On 2017-12-01, Chris Angelico wrote:
Can you elaborate on where this is useful, please?
Introspection tools, for example, might want to look at the module without executing it. Also, it is a building block to make lazy loading of modules work. As Nick points out, importlib can do this already.
Currently, the IMPORT_NAME both loads the code for a module and also executes it. The exec happens fairly deep in the guts of importlib. This makes import.c and ceval.c mutually recursive. The locking gets complicated. There are hacks like _call_with_frames_removed() to hide the recursion going on.

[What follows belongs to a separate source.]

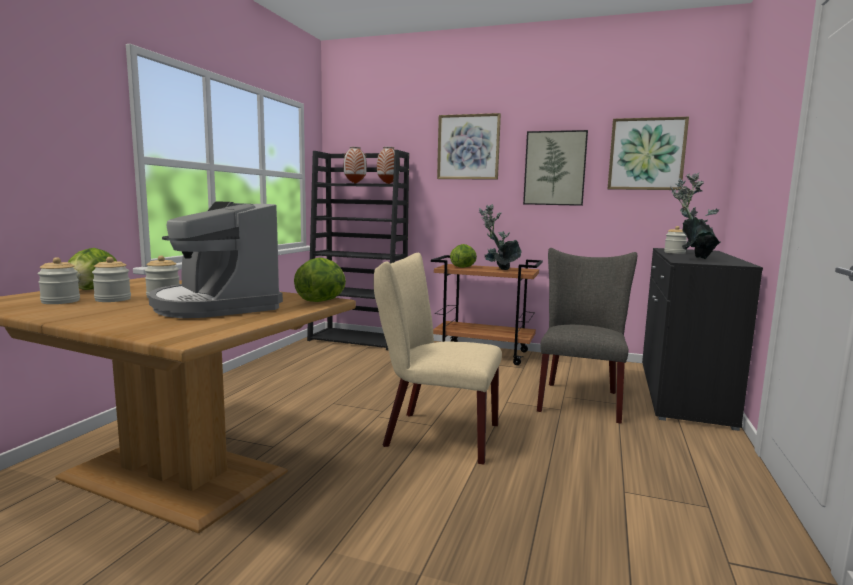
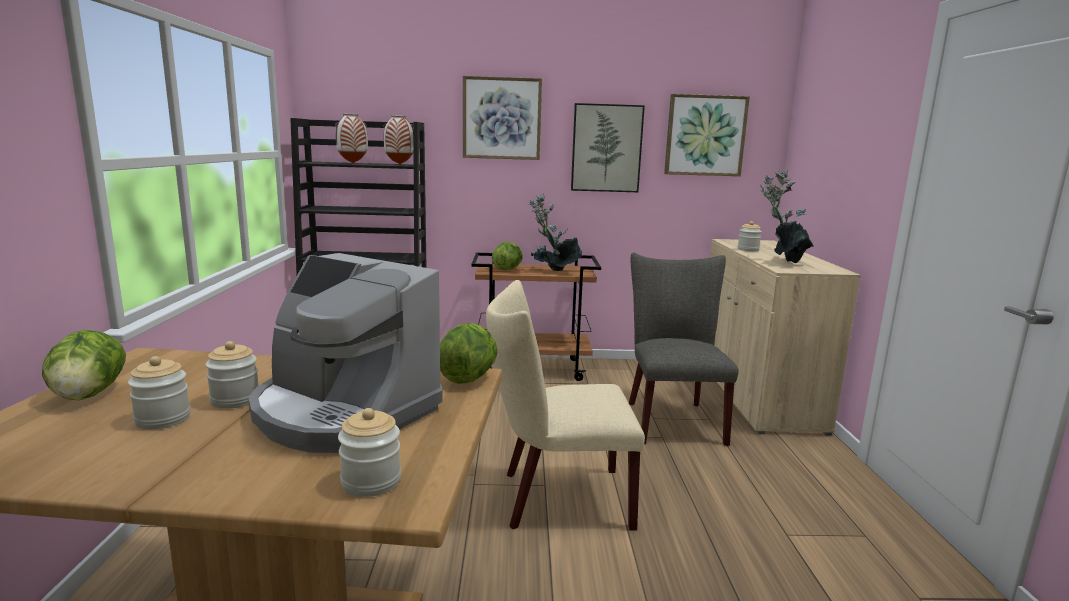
camera: 20 degrees left, 5 degrees up
(60, 301) = (79, 438): jar -> jar (371, 481)
(682, 392) = (756, 394): black cabinet -> beige cabinet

Instead, we could have two separate opcodes, one that gets the module but does not exec it (i.e. a function like __import__() that returns a future) and another opcode that actually does the execution. Figuring out all the details is complicated.
- importlib is simpler
- reduce the amount of stack space used (removing recursion by "continuation passing style").

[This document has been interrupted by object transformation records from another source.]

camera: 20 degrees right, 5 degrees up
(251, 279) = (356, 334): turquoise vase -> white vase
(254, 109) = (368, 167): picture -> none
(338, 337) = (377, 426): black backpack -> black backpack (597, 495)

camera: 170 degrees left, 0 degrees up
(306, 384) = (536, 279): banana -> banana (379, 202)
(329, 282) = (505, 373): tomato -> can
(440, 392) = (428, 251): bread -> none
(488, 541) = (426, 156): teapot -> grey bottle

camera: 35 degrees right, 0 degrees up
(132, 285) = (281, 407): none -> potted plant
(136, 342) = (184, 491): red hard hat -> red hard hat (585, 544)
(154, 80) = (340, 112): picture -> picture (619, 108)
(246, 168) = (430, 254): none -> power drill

- makes profiling Python easier. Tools like valgrind get confused by call cycle between ceval.c and import.c.
- easier to implement lazy loading of modules (not necessarily a standard Python feature but will make 3rd party implementations cleaner)

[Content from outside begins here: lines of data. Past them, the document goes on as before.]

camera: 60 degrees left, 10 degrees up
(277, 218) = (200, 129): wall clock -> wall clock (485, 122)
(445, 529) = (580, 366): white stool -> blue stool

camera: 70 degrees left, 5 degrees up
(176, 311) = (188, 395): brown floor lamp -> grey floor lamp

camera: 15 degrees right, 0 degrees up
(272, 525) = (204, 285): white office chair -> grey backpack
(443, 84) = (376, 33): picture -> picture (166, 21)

I'm CCing Brett as I'm sure he has thoughts on this, given his intimate knowledge of importlib. To me, it seems like __import__() has a terribly complicated API because it does so many different things.
Maybe two opcodes is not even enough. Maybe we should have one to resolve relative imports (i.e. import.c:resolve_name), one to load but not exec a module given its absolute name (i.e. _find_and_load() without the exec), one to exec a loaded module, one or more to handle the horror of "fromlist" (i.e. _handle_fromlist()).